**Source extract**
• • • •

Full Modification Control over Retrosynthetic Routes for Guided Optimization of Lead Structures
Uschi Dolfus1, Hans Briem2 and Matthias Rarey1
1Universität Hamburg, ZBH – Center for Bioinformatics, Bundesstraße 43, 20146 Hamburg
2Bayer AG, Research & Development, Pharmaceuticals, Computational Molecular Design, Berlin, Building S110, 711, 13342 Berlin
In modern computer-aided drug design processes, synthesizability is still one of the major
bottlenecks. For example, both classical approaches such as fragment based molecular design and modern methods using deep learning techniques often disregard the question of synthesis during the modeling process. This can result in molecules that are perfectly suited for their designed task but cannot be readily synthesized. 
Computer-aided synthesis planning (CASP) methods try to tackle the complexity of the problem. However, they are usually added only after the design process is complete. New machine learning approaches can produce impressive results in finding synthesis routes for novel molecules. Yet, these methods give the synthetic chemist little to no opportunity to contribute their expertise. In addition, there is no guarantee that these models will find a synthetic route or that the proposed routes are suitable for individual needs. Therefore, we decided to shift the perspective and allow the synthetic chemist to propose suitable retrosynthetic routes for hit structures. We use these routes as a pathway to guide structural modifications that introduce desired structural changes to the target molecule, without compromising the synthesizability of the structure. This idea led to our recent publication ‘Synthesis-Aware Generation of Structural Analogs’ . The method is based on a simple approach: exchange a single reactant structure in the tree, verify the integrity of the route
and generate the modified target structure with the structural changes introduced by the new reactant. However, this left the user only with limited control over the modifications introduced to the retrosynthetic route. Since then, we have gone a substantial step further enabling modifications of all components of the given route. In this way, the synthetic chemist is able to further integrate and apply their expertise into the design process.
The algorithmic approaches ended up in our software tool Synthesia making them readily accessible to the medical chemist. Users can either specify exactly where their retrosynthetic route should be modified and are presented with suitable alternatives, or they specify only the substructure of the target molecule to be modified and let the method automatically determine the responsible subtree, proposing modification options. Furthermore, users can exchange or skip reactions, exchange multiple reactant structures simultaneously, and create a target function that defines wanted or unwanted substructures in the target molecule.
Overall, Synthesia allows a new way of thinking during lead structure modification putting the synthetic route into the focus of the compound development. We present several examples of application scenarios to provide an overview of the utility and benefits of our method.
 Gao, W. and Coley, C.W., 2020. The synthesizability of molecules proposed by generative
models. Journal of chemical information and modeling, 60(12), pp.5714-5723.
 Dolfus, U., Briem, H. and Rarey, M., 2022. Synthesis-Aware Generation of Structural
Analogues. Journal of Chemical Information and Modeling, 62(15), pp.3565-3576.

• • • •

Records from a dataset
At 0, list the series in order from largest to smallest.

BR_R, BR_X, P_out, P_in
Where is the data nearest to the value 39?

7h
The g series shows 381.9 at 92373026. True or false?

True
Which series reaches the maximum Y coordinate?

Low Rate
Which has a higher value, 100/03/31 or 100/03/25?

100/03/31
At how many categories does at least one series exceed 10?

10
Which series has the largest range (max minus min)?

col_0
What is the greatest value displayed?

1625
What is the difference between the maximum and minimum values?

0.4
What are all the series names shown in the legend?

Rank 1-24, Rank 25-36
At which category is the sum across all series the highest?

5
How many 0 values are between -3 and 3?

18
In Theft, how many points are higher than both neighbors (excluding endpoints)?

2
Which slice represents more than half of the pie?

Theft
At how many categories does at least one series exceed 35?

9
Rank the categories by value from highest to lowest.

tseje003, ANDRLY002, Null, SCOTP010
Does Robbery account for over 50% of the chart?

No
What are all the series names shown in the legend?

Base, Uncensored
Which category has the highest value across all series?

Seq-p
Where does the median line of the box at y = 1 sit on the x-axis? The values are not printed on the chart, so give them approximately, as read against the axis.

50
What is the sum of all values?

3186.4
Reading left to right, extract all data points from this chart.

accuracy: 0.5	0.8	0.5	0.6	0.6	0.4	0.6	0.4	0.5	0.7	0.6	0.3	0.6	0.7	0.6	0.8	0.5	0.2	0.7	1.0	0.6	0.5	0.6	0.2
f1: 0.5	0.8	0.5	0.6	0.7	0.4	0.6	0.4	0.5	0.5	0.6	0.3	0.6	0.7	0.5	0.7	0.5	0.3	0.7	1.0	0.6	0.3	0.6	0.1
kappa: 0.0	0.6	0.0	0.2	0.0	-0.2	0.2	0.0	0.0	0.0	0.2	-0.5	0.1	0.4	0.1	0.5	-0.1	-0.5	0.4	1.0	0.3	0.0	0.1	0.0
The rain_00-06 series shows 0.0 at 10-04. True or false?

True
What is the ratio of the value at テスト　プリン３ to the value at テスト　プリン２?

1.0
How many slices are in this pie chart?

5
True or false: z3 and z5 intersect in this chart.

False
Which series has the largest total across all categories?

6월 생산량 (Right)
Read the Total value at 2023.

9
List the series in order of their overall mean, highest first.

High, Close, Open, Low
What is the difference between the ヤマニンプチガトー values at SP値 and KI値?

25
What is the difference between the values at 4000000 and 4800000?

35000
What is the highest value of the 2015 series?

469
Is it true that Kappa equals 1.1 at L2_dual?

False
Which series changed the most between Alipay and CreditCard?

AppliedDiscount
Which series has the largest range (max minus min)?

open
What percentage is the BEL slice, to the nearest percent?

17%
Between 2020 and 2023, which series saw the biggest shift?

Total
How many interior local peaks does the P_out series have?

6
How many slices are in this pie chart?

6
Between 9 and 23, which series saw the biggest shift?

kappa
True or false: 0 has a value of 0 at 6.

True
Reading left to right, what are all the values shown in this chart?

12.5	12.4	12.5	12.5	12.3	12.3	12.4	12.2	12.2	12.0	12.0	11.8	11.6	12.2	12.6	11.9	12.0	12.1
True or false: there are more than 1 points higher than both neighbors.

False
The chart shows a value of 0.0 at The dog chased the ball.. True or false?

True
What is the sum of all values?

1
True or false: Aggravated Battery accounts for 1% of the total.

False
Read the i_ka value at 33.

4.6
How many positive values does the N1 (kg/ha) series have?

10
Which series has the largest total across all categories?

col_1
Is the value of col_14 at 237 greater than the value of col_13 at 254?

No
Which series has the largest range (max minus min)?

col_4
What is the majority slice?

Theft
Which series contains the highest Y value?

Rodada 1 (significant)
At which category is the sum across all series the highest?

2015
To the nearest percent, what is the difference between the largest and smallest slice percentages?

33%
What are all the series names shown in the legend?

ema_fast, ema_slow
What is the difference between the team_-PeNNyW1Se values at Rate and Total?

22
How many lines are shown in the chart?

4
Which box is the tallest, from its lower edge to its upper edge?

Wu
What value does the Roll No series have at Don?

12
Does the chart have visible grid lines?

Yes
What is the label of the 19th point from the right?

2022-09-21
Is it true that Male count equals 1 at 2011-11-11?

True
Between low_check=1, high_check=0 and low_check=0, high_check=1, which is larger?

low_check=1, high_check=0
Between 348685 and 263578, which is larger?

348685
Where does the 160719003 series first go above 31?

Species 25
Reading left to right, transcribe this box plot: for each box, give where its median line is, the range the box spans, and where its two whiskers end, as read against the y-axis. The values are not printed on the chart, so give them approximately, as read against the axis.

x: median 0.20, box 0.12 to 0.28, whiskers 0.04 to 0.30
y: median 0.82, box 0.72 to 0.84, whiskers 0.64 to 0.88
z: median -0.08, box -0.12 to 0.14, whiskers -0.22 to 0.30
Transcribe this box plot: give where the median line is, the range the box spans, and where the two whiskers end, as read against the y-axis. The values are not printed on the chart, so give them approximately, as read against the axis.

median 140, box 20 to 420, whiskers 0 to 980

• • • •

**Tasks to complete**
a – Name each author listed in the abstract's byline.
b – Echo the stretch of the abstract from "Overall, Synthesia allows" through "of our method.".
These lines come from a source other than the abstract.

**Answers to the exercises**
a –
Uschi Dolfus
Hans Briem
Matthias Rarey

b –
Overall, Synthesia allows a new way of thinking during lead structure modification putting the synthetic route into the focus of the compound development. We present several examples of application scenarios to provide an overview of the utility and benefits of our method.